Say it ain't so, Lance

THUMBS DOWN: For years Lance Armstrong seemed to be a sports story too good to be true: a survivor of testicular cancer who bounces back to dominate one of the most gruelling sports events in the world, winning the Tour de France seven years in a row.

Now, despite never failing a drug test of any kind, Armstrong is being stripped of those titles and honors and is banned for life from bicycle racing, on charges that he and his team were doping the whole time. The U.S. Anti-Doping Agency based its allegations on tesimony from more than a dozen unnamed witnesses they said had first hand knowledge of the doping, including, no doubt, several members of his US Postal team.

Armstrong had been fighting the allegations, but announced Thursday he would give up the battle, saying he was tired of fighting a losing battle against unfair accusations. He's pleading nolo contendere, leaving us all in a cloud of uncertainty - was he the greatest cyclist ever, or the most successful cheat?

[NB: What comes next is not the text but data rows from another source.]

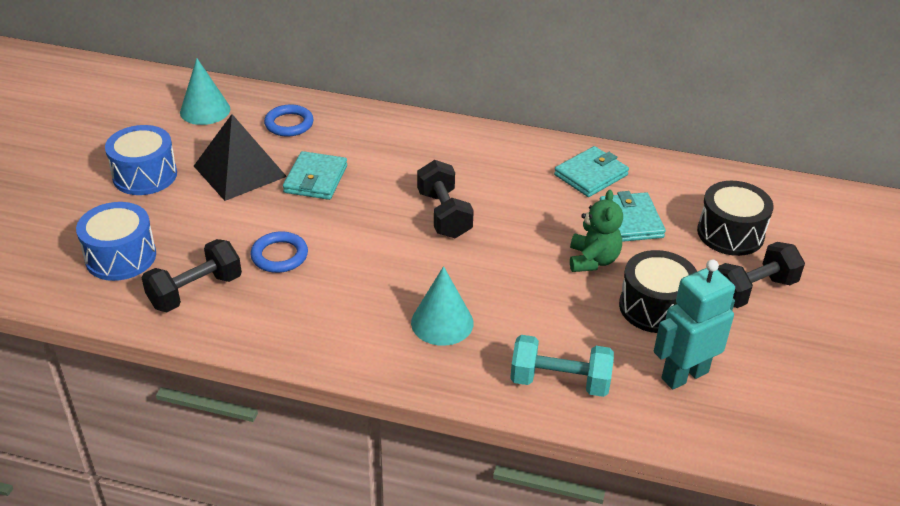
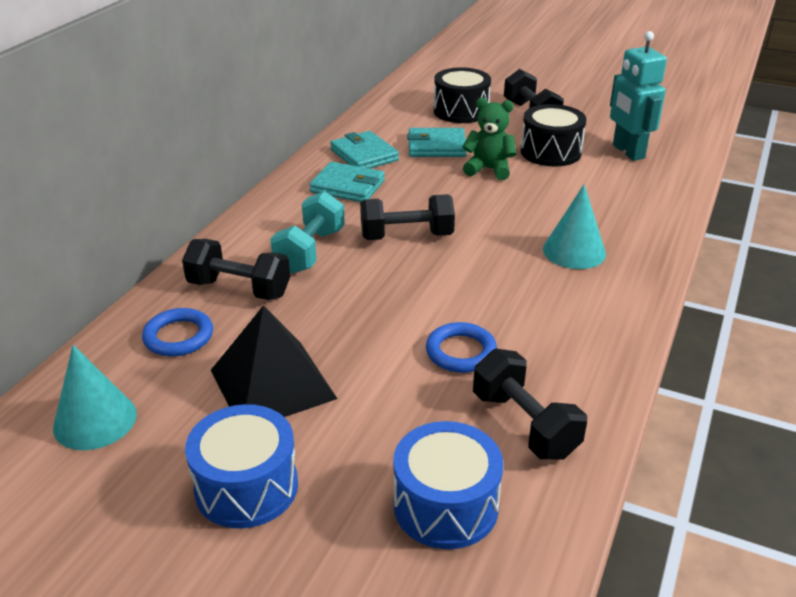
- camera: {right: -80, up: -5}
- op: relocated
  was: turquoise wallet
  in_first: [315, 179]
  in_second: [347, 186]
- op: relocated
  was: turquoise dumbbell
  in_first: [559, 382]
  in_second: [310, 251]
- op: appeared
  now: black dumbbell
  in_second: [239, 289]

We may never know for sure. The sport, which has a long history of doping scandals, is diminished as well. It may never recover.

Contract settled

THUMBS UP: District 88 settled its contract negotiations with teachers for the current biennium, and the two years following. That comes after teachers worked last year on the old contract. The district is now set for the next three years.

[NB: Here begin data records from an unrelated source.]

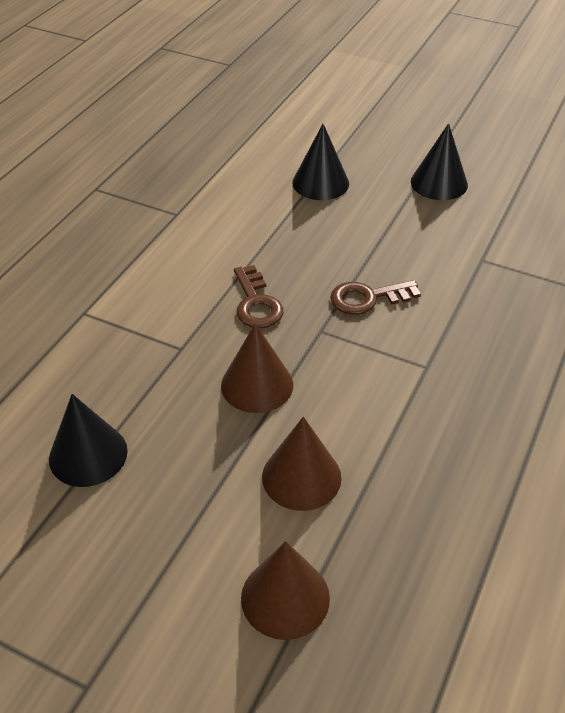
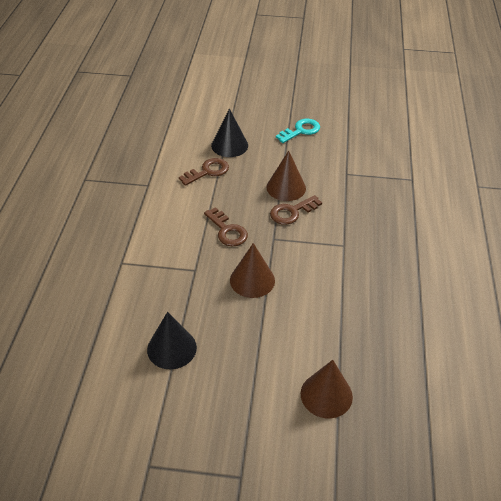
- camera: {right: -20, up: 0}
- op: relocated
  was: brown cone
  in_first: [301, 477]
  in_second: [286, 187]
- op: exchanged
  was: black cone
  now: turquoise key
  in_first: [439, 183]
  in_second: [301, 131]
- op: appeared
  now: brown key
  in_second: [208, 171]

This benefits the district in budgeting for the next three years. It will know, through 2015, what its teaching costs will be. It's a lot easier planning a budget when you don't have to estimate the major portion of your expenses.

Financially, we think the district and teachers reached a reasonable and modest settlement. Last year's payroll will remain the same as it was, with no retroactive increases. The overall impact on the district's costs will be 1.982 percent over 2011-2013, and 2.326 over 2013-2015.

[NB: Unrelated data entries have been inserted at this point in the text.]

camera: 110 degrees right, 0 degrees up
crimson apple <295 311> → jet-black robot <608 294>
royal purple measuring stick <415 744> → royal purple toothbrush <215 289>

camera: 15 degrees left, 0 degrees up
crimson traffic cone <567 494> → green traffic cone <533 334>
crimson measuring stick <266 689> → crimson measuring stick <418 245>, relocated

The district has also capped its contribution toward health care costs, and teachers will be assuming some of that burden.

Brodkorb costs rise

THUMBS DOWN: The legal expenses to the state Senate Republican Caucus in the Michael Brodkorb lawsuit reached $100,000 this week, according to the Associated Press, which obtained copies of the latest invoices from the law firm working on the case.

Brodkorb is the former senior communications aide for the Senate Republicans who was fired last fall after it was revealed he was having an affair with then-Sen. Majority Leader Amy Koch. He is suing for defamation, invasion of privacy and gender discrimination, claiming female staffers who had affairs with male legislators were not fired.

We have said before that this expense should be born by the Republicans, not the state's taxpayers. We still think so.